Türkiye’de Mesud Barzani’nin Cizre ziyareti sırasında korumalarıyla birlikte verdiği görüntüler gündemdeki yerini korurken, bu kez Irak Kürt Bölgesel Yönetimi Başkanı Neçirvan Barzani’den Suriye’ye dair dikkat çeken bir açıklama geldi. Barzani, Şam’da kurulacak yeni yönetimin ademi merkeziyetçi bir yapıda olması gerektiğini belirterek, farklı etnik ve dini grupların tam temsili için bu yapının “hayati önem” taşıdığını söyledi.
Cizre’deki karelerin ardından yeni mesaj
Barzani ailesinin Türkiye’de tartışmalara neden olan Cizre ziyareti ve protokol görüntüleri hem Cumhurbaşkanı Erdoğan hem de MHP lideri Bahçeli tarafından sert şekilde eleştirilmiş, İçişleri Bakanlığı konuyla ilgili inceleme başlatmıştı. Bu olayın yankıları sürerken, IKBY’den Suriye ile ilgili gelen açıklama Ankara’da dikkatle takip edildi.
Barzani: “Ahmed Şara, Suriye için son şans”
Neçirvan Barzani, The Spectator Australia’ya verdiği röportajda Şam’daki yeni yönetimin mimarlarından Ahmed Şara’nın önemine vurgu yaparak, Suriye’nin çok uluslu ve çok inançlı yapısına uygun olarak iktidarın merkezden uzaklaştırılması gerektiğini savundu.
Barzani, “Hristiyanlar, Dürziler, Ezidiler, Aleviler, Kürtler, seküler Sünni Araplar… Hepsi yeni Suriye’de tam temsile sahip olmalı. Bu da ancak ademi merkeziyetçi bir yapıyla mümkündür.” dedi.
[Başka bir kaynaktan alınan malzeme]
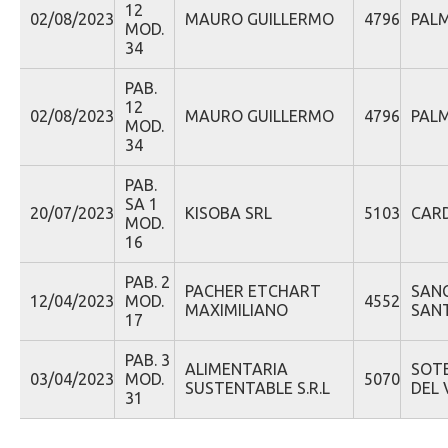
12
02/08/2023
MAURO GUILLERMO
4796
PALM
MOD.
34
PAB.
12
02/08/2023
MAURO GUILLERMO
4796
PALM
MOD.
34
PAB.
SA 1
20/07/2023
KISOBA SRL
5103
CARD
MOD.
16
PAB. 2
PACHER ETCHART
SANC
12/04/2023
MOD.
4552
MAXIMILIANO
SAN
17
PAB. 3
ALIMENTARIA
SOT
03/04/2023
MOD.
5070
SUSTENTABLE S.R.L
DEL 
31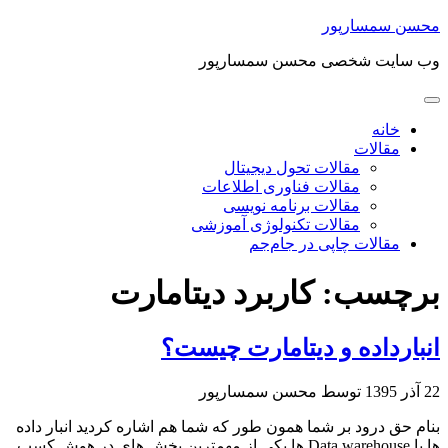
محسن سمسارپور
وب سایت شخصی محسن سمسارپور
خانه
مقالات
مقالات تحول دیجیتال
مقالات فناوری اطلاعات
مقالات برنامه نویسی
مقالات تکنولوژی آموزشی
مقالات چاپی در جام‌جم
برچسب:
کاربرد دیتامارت
انبارداده و دیتامارت چیست؟
22 آذر 1395
توسط محسن سمسارپور
بنام حق درود بر شما همون طور که شما هم اشاره کردید انبار داده
ها یا Data warehouse ها یکی از مهمترین بخش های در هوش کسب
SDG/YPG/PKK için güvence vurgusu: “Entegrasyon olmadan silah bırakmazlar”
Barzani, Suriye Demokratik Güçleri’nin (SDG) Suriye ordusuna katılmasına yönelik beklentilere de değindi. PKK/YPG bağlantılı bu yapının silah bırakmasının ancak entegrasyon garantisiyle mümkün olacağını belirten Barzani, “Büyük bedeller ödemiş bu güçlerin güvence olmadan topluma dönmesini bekleyemezsiniz.” ifadelerini kullandı.
“Şara’ya karşı denge unsuru”
Barzani, ademi merkeziyetçiliğin Ahmed Şara’nın merkeziyetçi eğilimlerine karşı “hayati bir denge” oluşturacağını savunarak, bu modelin bölgesel istikrar açısından da kritik olacağını dile getirdi.
Ademi merkeziyetçilik nedir?
Ademi merkeziyetçilik, devletin idari ve siyasi yetkilerinin yerel yönetimlere devredilmesini öngören bir yönetim anlayışıdır. Bu sistemde merkezi otorite zayıflarken, yerel yönetimler daha fazla yetki ve sorumluluğa sahip olur. Türkiye, Suriye gibi üniter yapıya sahip ülkelerde bu modelin uygulanabilirliği tartışma konusu olmaya devam ediyor.